Ruth’s childhood years were spent in industrial West Yorkshire, a palette of dirty red brick buildings and, in memory, more wet and cold than balmily sunny! She still feels these temperaments are built into her. Hard work, taking care of the pennies; finding creative ways of managing on a small income. Ruth’s mother always found a way and was indomitable. And a few miles away, they could find vast, open spaces on the Pennine Moors, a landscape that she remember as vividly appealing in the touch of its cool air and the call of Curlew and Lapwing.
After 30 working years in London and a further 10 in Suffolk, inhabiting the landscapes of peoples’ minds as a psychotherapist, Ruth turned her focus back to the external world and began the slow process of letting its energy run in her veins again. She has, to her surprise, found the flat coastal landscape of Suffolk to be one which she can, despite its flat lines, connect with.
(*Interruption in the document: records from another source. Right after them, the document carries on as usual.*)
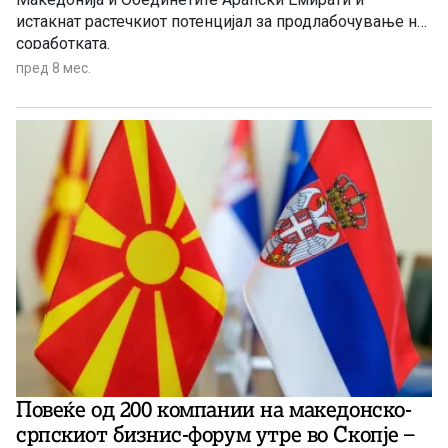
истакнат растечкиот потенцијал за продлабочување на
соработката.
пред 8 мес.
Повеќе од 200 компании на македонско-
српскиот бизнис-форум утре во Скопје –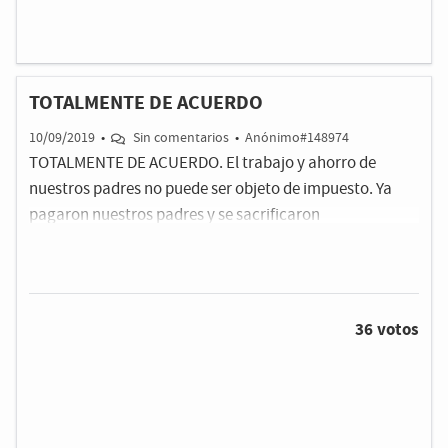
TOTALMENTE DE ACUERDO
10/09/2019
•
Sin comentarios
•
Anónimo#148974
TOTALMENTE DE ACUERDO. El trabajo y ahorro de
nuestros padres no puede ser objeto de impuesto. Ya
pagaron nuestros padres y se sacrificaron
36 votos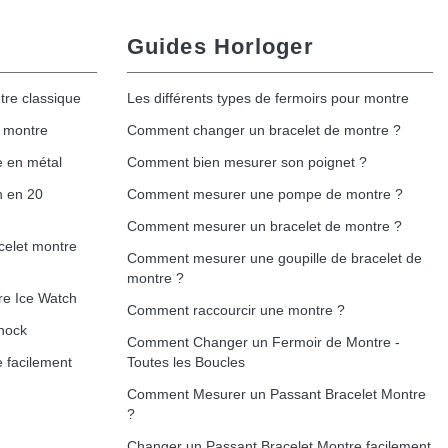
Guides Horloger
tre classique
Les différents types de fermoirs pour montre
e montre
Comment changer un bracelet de montre ?
e en métal
Comment bien mesurer son poignet ?
h en 20
Comment mesurer une pompe de montre ?
Comment mesurer un bracelet de montre ?
celet montre
Comment mesurer une goupille de bracelet de
montre ?
re Ice Watch
Comment raccourcir une montre ?
hock
Comment Changer un Fermoir de Montre -
 facilement
Toutes les Boucles
Comment Mesurer un Passant Bracelet Montre
?
Changer un Passant Bracelet Montre facilement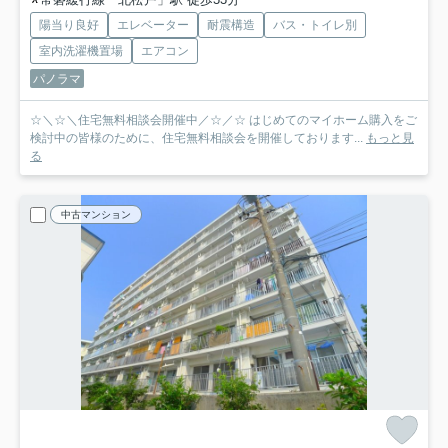
陽当り良好
エレベーター
耐震構造
バス・トイレ別
室内洗濯機置場
エアコン
パノラマ
☆＼☆＼住宅無料相談会開催中／☆／☆ はじめてのマイホーム購入をご
検討中の皆様のために、住宅無料相談会を開催しております...
もっと見
る
中古マンション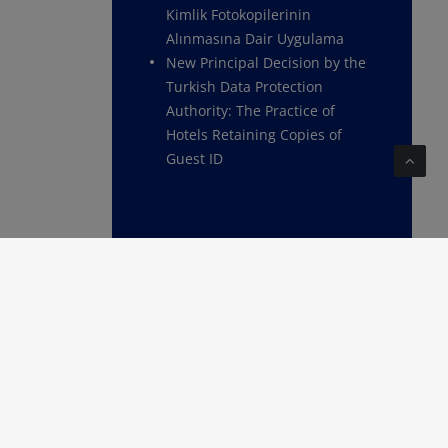
Kimlik Fotokopilerinin
Alınmasına Dair Uygulama
New Principal Decision by the
Turkish Data Protection
Authority: The Practice of
Hotels Retaining Copies of
Guest ID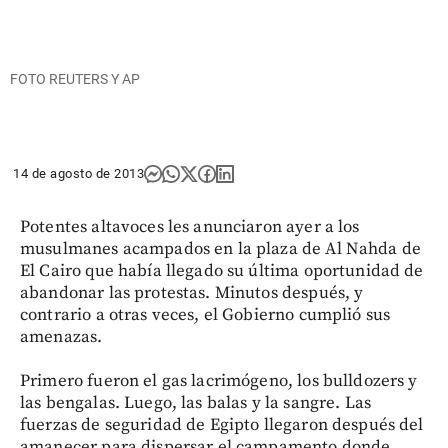
FOTO REUTERS Y AP
14 de agosto de 2013
Potentes altavoces les anunciaron ayer a los
musulmanes acampados en la plaza de Al Nahda de
El Cairo que había llegado su última oportunidad de
abandonar las protestas. Minutos después, y
contrario a otras veces, el Gobierno cumplió sus
amenazas.
Primero fueron el gas lacrimógeno, los bulldozers y
las bengalas. Luego, las balas y la sangre. Las
fuerzas de seguridad de Egipto llegaron después del
amanecer para dispersar el campamento donde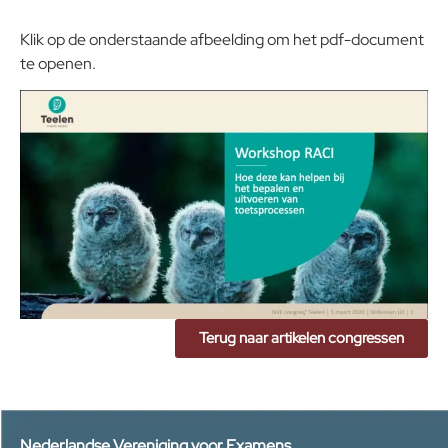
Klik op de onderstaande afbeelding om het pdf-document
te openen.
Terug naar artikelen congressen
Nederlandse Vereniging voor Examens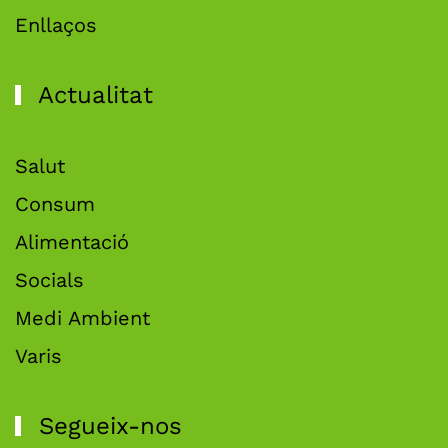
Enllaços
Actualitat
Salut
Consum
Alimentació
Socials
Medi Ambient
Varis
Segueix-nos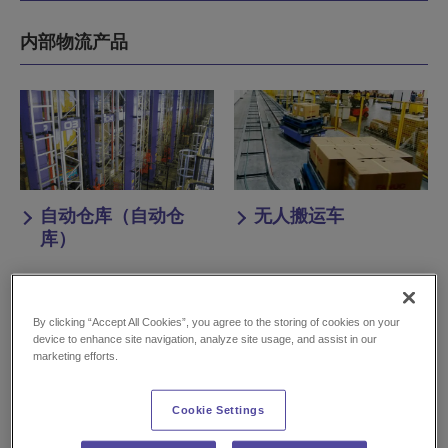
内部物流产品
自动仓库（自动仓
无人搬运车
库）
By clicking “Accept All Cookies”, you agree to the storing of cookies on your
device to enhance site navigation, analyze site usage, and assist in our
marketing efforts.
输送机和分拣机
拣选系统
Cookie Settings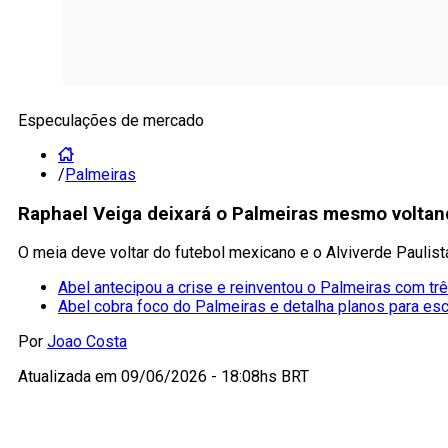
Especulações de mercado
/
Palmeiras
Raphael Veiga deixará o Palmeiras mesmo volta
O meia deve voltar do futebol mexicano e o Alviverde Paulista 
Abel antecipou a crise e reinventou o Palmeiras com tr
Abel cobra foco do Palmeiras e detalha planos para es
Por
Joao Costa
Atualizada em
09/06/2026 - 18:08hs BRT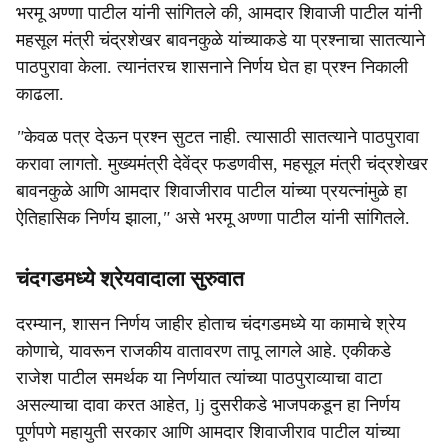
भरमू अण्णा पाटील यांनी सांगितले की, आमदार शिवाजी पाटील यांनी
महसूल मंत्री चंद्रशेखर बावनकुळे यांच्याकडे या प्रश्नाचा सातत्याने
पाठपुरावा केला. त्यानंतरच शासनाने निर्णय घेत हा प्रश्न निकाली
काढला.
"
केवळ पत्र देऊन प्रश्न सुटत नाही. त्यासाठी सातत्याने पाठपुरावा
करावा लागतो. मुख्यमंत्री देवेंद्र फडणवीस, महसूल मंत्री चंद्रशेखर
बावनकुळे आणि आमदार शिवाजीराव पाटील यांच्या प्रयत्नांमुळे हा
ऐतिहासिक निर्णय झाला
,"
असे भरमू अण्णा पाटील यांनी सांगितले.
चंदगडमध्ये श्रेयवादाला सुरुवात
दरम्यान, शासन निर्णय जाहीर होताच चंदगडमध्ये या कामाचे श्रेय
कोणाचे, यावरून राजकीय वातावरण तापू लागले आहे. एकीकडे
राजेश पाटील समर्थक या निर्णयात त्यांच्या पाठपुराव्याचा वाटा
असल्याचा दावा करत आहेत, lj दुसरीकडे भाजपकडून हा निर्णय
पूर्णपणे महायुती सरकार आणि आमदार शिवाजीराव पाटील यांच्या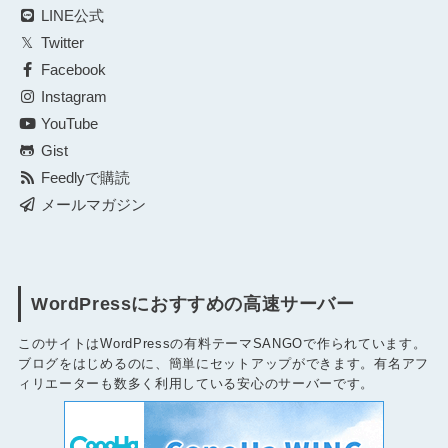
LINE公式
Twitter
Facebook
Instagram
YouTube
Gist
Feedlyで購読
メールマガジン
WordPressにおすすめの高速サーバー
このサイトはWordPressの有料テーマSANGOで作られています。
ブログをはじめるのに、簡単にセットアップができます。有名アフ
ィリエーターも数多く利用している安心のサーバーです。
The easterly edge; the sea which would take back the land; the quiet, undramatic ‘valleys’ which have barely an incline, may have contributed to developing her practice into an increasingly minimalist form. She suspects that her work evolves much as the work she did as a Group Analytic Psychotherapist over a number of decades, through following, responding, considering, waiting, and observing.
For four years Ruth has concentrated on watercolour, a medium which is often associated with ‘safe’, realistic painting. But the translucency of the medium pulled her in, and its very wateriness and unwillingness to be messed about with also challenged her.
Ruth looks forward to the chance to return to a landscape that has elements even more dynamic than her childhood Pennines. She is excited at the possibility of seeing where her mark making will go when once again back in a beloved wild, even wilderness space.